Paul’s vision on the road to Damascus is one of the most dramatic conversion accounts in Scripture. It is recorded in Acts 9, and retold by Paul in Acts 22 and Acts 26. Saul, as he was then called, was on his way to persecute Christians when suddenly a light from heaven shone around him. Acts 9:4-5 says, “Then he fell to the ground, and heard a voice saying to him, ‘Saul, Saul, why are you persecuting Me?’ And he said, ‘Who are You, Lord?’ Then the Lord said, ‘I am Jesus, whom you are persecuting.’”

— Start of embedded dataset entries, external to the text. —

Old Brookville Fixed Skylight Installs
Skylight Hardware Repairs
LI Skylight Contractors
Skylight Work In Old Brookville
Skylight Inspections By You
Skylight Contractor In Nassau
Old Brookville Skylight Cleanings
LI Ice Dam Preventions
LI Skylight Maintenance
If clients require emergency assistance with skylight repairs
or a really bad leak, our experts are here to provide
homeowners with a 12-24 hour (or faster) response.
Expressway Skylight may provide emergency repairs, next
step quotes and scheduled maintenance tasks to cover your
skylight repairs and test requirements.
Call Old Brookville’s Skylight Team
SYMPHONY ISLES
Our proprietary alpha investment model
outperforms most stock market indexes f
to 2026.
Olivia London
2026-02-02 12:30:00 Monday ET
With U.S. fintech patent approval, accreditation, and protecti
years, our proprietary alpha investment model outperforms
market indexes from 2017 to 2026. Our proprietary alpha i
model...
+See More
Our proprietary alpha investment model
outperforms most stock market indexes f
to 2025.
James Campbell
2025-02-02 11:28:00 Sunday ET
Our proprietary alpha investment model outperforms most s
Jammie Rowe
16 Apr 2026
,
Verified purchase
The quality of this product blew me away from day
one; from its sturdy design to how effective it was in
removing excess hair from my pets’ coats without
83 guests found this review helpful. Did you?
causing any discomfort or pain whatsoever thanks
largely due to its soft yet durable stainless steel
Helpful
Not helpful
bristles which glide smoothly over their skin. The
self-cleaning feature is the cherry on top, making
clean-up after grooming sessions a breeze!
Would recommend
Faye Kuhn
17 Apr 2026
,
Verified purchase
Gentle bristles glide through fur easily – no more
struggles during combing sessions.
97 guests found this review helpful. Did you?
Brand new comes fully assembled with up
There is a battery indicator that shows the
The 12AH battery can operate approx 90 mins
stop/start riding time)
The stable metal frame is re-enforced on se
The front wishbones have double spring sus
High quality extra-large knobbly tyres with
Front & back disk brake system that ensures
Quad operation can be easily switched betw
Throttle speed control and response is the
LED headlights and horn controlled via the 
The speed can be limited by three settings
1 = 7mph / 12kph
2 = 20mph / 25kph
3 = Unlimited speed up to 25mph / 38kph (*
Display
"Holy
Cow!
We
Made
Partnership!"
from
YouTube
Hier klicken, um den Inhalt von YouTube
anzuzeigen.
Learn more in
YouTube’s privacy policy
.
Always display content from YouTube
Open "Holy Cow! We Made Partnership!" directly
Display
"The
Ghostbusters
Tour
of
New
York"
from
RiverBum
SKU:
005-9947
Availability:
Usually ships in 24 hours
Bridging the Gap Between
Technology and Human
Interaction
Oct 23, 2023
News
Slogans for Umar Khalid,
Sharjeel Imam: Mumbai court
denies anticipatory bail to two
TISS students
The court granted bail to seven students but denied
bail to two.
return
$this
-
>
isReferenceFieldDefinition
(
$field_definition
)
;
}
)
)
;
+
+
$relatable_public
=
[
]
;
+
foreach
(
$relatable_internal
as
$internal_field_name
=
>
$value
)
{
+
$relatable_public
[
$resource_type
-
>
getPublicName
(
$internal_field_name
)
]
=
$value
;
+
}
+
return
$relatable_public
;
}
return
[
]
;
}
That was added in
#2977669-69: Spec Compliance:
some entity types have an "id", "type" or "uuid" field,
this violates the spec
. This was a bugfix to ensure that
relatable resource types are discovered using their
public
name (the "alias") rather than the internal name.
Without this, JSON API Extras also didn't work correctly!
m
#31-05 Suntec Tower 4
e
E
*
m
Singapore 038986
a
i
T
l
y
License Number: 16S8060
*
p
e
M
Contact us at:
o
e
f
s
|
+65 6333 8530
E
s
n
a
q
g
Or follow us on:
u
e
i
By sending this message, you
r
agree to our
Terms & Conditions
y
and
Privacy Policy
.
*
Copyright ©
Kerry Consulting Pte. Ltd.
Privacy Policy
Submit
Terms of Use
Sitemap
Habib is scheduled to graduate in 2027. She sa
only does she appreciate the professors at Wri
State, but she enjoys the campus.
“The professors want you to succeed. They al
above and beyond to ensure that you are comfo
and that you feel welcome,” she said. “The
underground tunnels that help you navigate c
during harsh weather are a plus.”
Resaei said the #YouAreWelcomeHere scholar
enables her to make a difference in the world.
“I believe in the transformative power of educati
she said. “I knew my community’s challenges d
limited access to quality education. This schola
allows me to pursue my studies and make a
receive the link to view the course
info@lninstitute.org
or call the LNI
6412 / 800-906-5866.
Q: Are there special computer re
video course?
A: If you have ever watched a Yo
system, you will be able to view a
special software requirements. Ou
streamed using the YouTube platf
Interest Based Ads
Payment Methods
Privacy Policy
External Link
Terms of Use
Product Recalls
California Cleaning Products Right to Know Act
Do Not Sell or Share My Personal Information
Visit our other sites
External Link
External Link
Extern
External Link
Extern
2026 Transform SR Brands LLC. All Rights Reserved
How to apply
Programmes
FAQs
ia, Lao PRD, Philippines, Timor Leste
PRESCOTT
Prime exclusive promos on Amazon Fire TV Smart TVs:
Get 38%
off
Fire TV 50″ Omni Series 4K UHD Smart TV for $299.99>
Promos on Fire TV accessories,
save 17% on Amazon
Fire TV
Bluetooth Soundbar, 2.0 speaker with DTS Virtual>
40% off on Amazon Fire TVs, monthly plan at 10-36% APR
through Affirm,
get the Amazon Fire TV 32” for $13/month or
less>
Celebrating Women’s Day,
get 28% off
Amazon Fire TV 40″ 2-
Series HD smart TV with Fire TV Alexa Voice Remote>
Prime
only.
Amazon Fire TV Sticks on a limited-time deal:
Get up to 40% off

Blinded by the light, Saul had to be led by hand into Damascus, where he remained three days without sight or food. Meanwhile, the Lord appeared to a disciple named Ananias, commanding him to go to Saul. Ananias was hesitant, but God assured him, saying, “He is a chosen vessel of Mine to bear My name before Gentiles, kings, and the children of Israel” (Acts 9:15).
Ananias obeyed, laid hands on Saul, and he received his sight, was filled with the Holy Spirit, and was baptized (Acts 9:17-18). From that moment forward, Saul became Paul, the apostle to the Gentiles.
This vision not only marked Paul’s conversion, but it revealed the direct authority of Jesus Christ in calling and commissioning him. Paul later affirmed this in Galatians 1:12: “For I neither received it from man, nor was I taught it, but it came through the revelation of Jesus Christ.”
Paul’s encounter with the risen Lord shows that no one is beyond the reach of God’s grace, and that true conversion begins when we see Jesus as Lord and respond in humble obedience.